### SUPPLIED PASSAGE
::::::
= NFL on television in the 1950s =

The NFL, along with boxing and professional wrestling (before the latter publicly became known as a staged sport), was a pioneer of sports broadcasting during a time when baseball and college football were more popular than professional football. Due to the NFL understanding television at an earlier time, they were able to surpass Major League Baseball in the 1960s as the most popular sport in the United States.

NBC's coverage of the National Football League (which has aired under numerous program titles and formats) actually goes back to the beginnings of the network's relationship with the league in 1939, when its New York City flagship station, then known as W2XBS (now WNBC) aired the first televised professional football game between the Philadelphia Eagles and the now-defunct Brooklyn Dodgers football team. Even before this, in 1934, NBC Radio's Blue Network had carried the Detroit Lions' inaugural Thanksgiving game nationwide.

Regular broadcasts of games began after World War II and the first NFL championship to be televised was the 1948 match between the Eagles and Cardinals.

==Year-by-year breakdown==
===1950===
In 1950, the Los Angeles Rams and the Washington Redskins became the first NFL teams to have all of their games—home and away—televised. In the same year, other teams made deals to have selected games telecast. The DuMont Network then paid a rights fee of US$75,000 to broadcast the 1951 NFL Championship Game across the entire nation.

===1951===
Locally and regionally televised games were broadcast as early as 1939, but on December 23, 1951, DuMont televised the first ever live, coast-to-coast professional football game, the NFL Championship Game between the Los Angeles Rams and Cleveland Browns. DuMont paid $75,000 for the rights to broadcast the game.

From the 1951 thru the 1964 seasons, the Pro Bowl television rightsholders were the Los Angeles Newspaper Charities, as opposed to the National Football League. Since the 1965 season, the NFL has owned the telecast rights.

===1952===
In 1952, DuMont only aired New York Giants games before moving to a more national scope the following season.

===1953===
During the 1953 and 1954 seasons, DuMont broadcast Saturday night NFL games. It was the first time that National Football League games were televised live, coast-to-coast, in prime time, for the entire season. This predated Monday Night Football on ABC by 17 years. Several of the games in 1953 and 1954 originated in New York (Giants), Pittsburgh (Steelers), or Washington (Redskins). (All three of these cities had DuMont O&Os.)

In 1953, DuMont televised a Thanksgiving NFL game between the Detroit Lions and the Green Bay Packers.

===1954===
DuMont was nominated for Emmy Awards for its coverage of the 1953 and 1954 seasons but did not win.
::::::
### OBJECTIVE A
In the NFL television text, restate the part between "The NFL, along" and "the United States.", inclusive, and swap "Major League Baseball" for "MLB".
### OBJECTIVE B
Answer these questions from the NFL television text:
(i) Which two teams played in the first televised professional football game in 1939?
(ii) How much did DuMont pay to broadcast the 1951 NFL Championship Game?
(iii) Which two teams met in the Thanksgiving game DuMont televised in 1953?
::::::
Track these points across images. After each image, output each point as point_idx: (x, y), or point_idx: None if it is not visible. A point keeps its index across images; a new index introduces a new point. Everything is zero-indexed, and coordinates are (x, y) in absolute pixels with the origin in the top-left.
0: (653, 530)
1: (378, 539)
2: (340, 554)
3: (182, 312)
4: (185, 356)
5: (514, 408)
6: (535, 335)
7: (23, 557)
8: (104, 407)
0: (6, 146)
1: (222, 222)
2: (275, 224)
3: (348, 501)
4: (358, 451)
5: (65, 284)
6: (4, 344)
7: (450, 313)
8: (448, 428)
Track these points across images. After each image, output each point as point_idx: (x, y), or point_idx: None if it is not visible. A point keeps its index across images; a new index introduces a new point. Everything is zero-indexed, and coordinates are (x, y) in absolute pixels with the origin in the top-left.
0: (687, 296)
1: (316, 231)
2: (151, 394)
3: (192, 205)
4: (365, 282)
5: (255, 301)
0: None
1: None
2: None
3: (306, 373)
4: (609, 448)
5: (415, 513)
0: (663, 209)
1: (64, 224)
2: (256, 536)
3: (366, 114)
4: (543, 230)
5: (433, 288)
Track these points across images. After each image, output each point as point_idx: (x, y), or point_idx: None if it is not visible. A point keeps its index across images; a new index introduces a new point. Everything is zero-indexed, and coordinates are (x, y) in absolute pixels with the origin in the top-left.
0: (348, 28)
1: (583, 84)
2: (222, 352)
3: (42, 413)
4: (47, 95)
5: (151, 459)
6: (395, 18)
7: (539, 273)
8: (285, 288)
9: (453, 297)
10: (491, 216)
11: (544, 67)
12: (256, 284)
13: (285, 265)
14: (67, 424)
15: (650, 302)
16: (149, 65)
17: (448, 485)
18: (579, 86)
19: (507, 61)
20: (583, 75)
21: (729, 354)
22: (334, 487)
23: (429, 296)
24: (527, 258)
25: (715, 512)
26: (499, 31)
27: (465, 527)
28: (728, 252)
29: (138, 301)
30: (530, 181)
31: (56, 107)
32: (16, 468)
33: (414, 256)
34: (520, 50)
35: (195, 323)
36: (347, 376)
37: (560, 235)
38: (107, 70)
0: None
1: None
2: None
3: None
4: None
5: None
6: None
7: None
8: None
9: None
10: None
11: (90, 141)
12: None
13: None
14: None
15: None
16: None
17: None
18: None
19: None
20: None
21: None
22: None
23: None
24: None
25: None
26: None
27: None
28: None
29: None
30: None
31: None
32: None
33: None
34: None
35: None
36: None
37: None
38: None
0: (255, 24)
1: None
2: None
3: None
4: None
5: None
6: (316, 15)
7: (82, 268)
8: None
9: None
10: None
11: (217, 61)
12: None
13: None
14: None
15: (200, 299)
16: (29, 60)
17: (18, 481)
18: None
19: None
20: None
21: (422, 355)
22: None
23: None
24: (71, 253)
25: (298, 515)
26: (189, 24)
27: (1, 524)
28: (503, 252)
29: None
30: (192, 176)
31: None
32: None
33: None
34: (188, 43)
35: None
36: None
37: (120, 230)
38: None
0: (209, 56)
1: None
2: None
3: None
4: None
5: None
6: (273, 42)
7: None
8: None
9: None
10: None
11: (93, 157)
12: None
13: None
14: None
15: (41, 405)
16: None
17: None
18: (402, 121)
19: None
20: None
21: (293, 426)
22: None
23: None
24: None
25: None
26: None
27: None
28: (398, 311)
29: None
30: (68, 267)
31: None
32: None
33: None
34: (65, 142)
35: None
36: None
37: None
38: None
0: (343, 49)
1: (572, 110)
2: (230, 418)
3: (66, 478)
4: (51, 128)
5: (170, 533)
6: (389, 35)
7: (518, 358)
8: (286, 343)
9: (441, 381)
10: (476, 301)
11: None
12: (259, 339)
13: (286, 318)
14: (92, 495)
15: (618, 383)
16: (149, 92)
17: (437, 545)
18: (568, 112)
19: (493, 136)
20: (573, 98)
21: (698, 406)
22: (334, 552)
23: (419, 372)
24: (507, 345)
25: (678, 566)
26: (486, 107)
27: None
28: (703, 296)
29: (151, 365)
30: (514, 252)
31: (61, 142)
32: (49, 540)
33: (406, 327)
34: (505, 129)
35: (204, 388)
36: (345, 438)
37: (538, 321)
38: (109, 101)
::::::
### EXPECTED ANSWER A
The NFL, along with boxing and professional wrestling (before the latter publicly became known as a staged sport), was a pioneer of sports broadcasting during a time when baseball and college football were more popular than professional football. Due to the NFL understanding television at an earlier time, they were able to surpass MLB in the 1960s as the most popular sport in the United States.

### EXPECTED ANSWER B
(i) The Philadelphia Eagles and the Brooklyn Dodgers football team.
(ii) $75,000.
(iii) The Detroit Lions and the Green Bay Packers.